**What to produce**
Will you output all of the data below exactly, omitting the images?

**Recorded data**
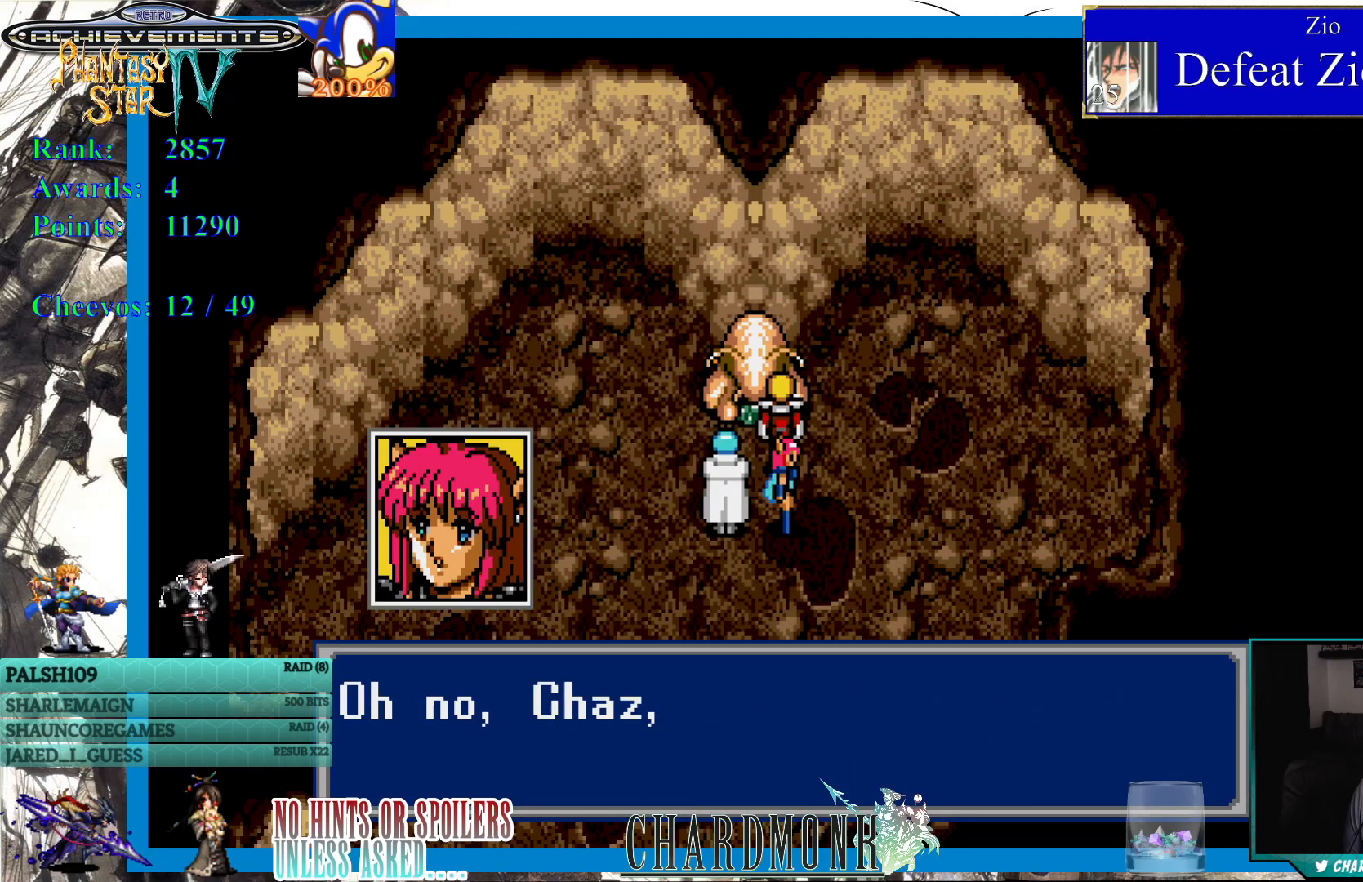
{"buttons": [], "left_stick": "center", "right_stick": "center", "events": []}
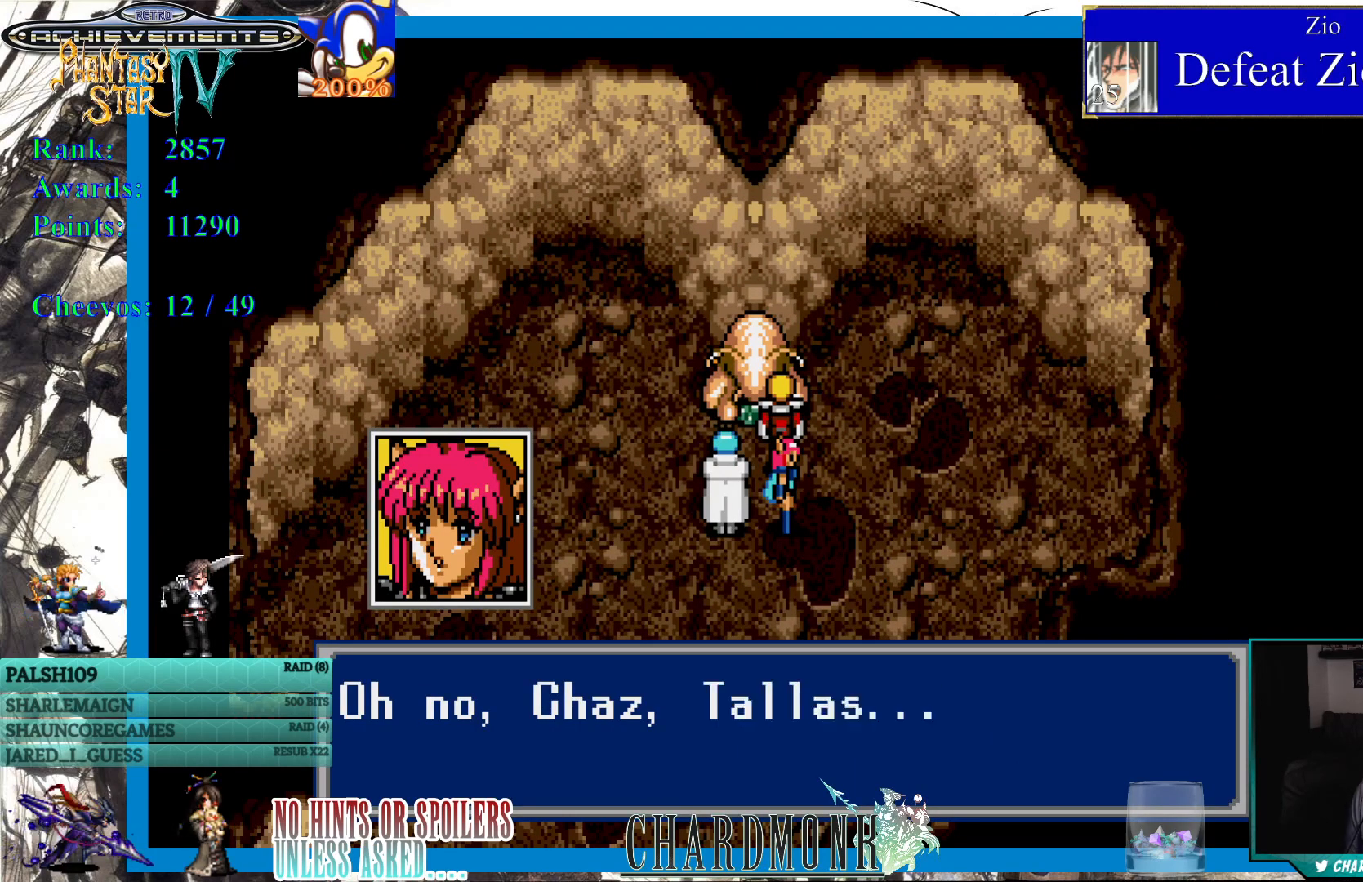
{"buttons": [], "left_stick": "center", "right_stick": "center", "events": []}
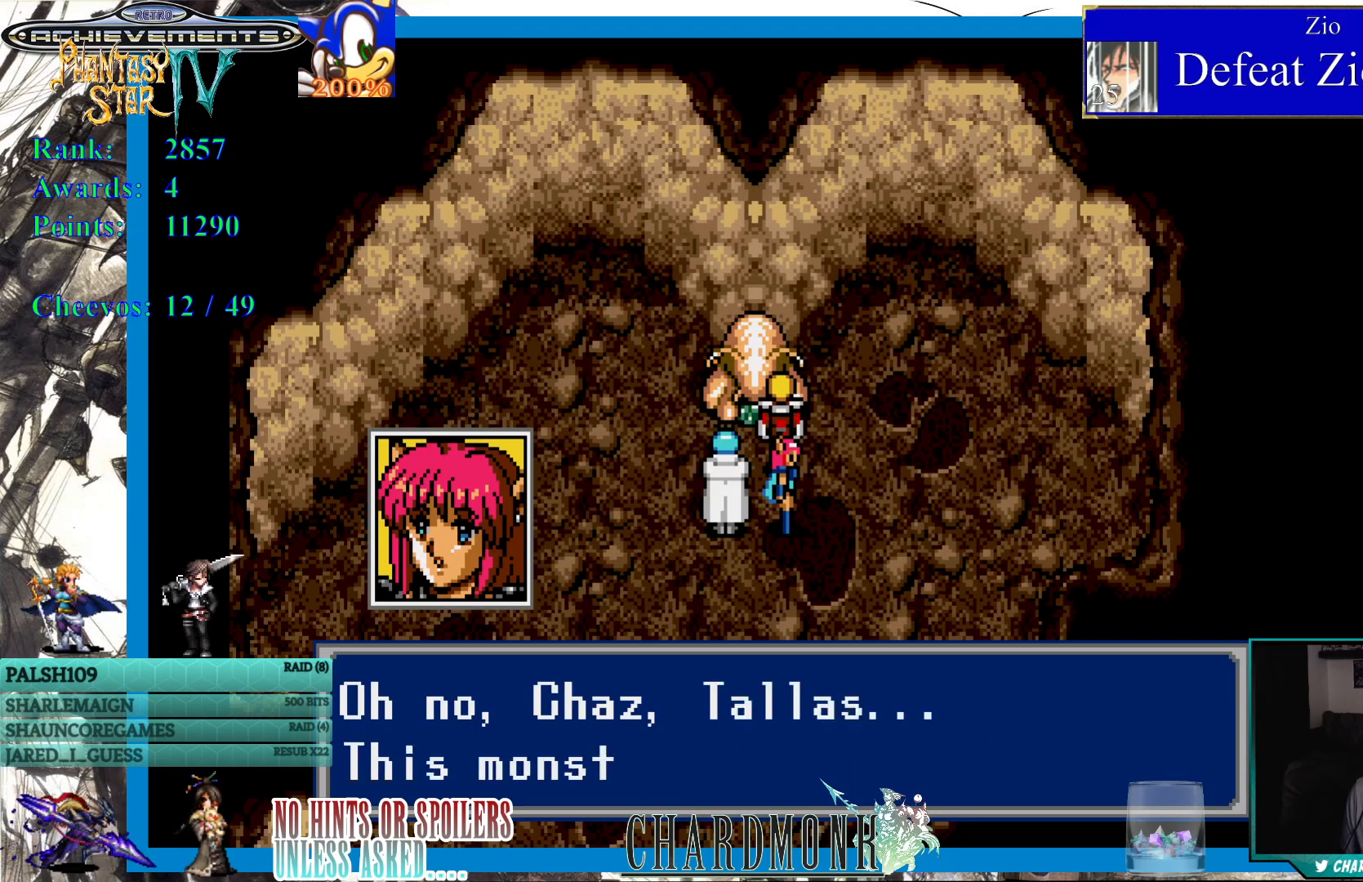
{"buttons": [], "left_stick": "center", "right_stick": "center", "events": []}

**Answer to the problem**
{"buttons": [], "left_stick": "center", "right_stick": "center", "events": []}
{"buttons": [], "left_stick": "center", "right_stick": "center", "events": []}
{"buttons": [], "left_stick": "center", "right_stick": "center", "events": []}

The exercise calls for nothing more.